• Instructions to follow: Count the lines in the data below that contain the string "papers", treating case as significant. Give only the number.

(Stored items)
***
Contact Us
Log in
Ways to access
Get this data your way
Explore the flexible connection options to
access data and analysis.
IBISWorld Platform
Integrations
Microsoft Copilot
***
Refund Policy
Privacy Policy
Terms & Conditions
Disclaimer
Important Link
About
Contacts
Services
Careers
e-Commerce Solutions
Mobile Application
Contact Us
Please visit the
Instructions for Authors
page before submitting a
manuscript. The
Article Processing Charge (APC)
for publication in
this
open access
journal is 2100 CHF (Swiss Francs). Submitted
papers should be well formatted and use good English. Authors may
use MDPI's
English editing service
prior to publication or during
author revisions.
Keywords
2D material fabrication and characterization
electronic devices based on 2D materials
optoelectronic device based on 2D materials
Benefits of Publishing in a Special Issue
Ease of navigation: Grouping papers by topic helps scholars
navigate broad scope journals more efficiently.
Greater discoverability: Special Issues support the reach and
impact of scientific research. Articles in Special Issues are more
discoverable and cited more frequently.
***
• Worked solution: 2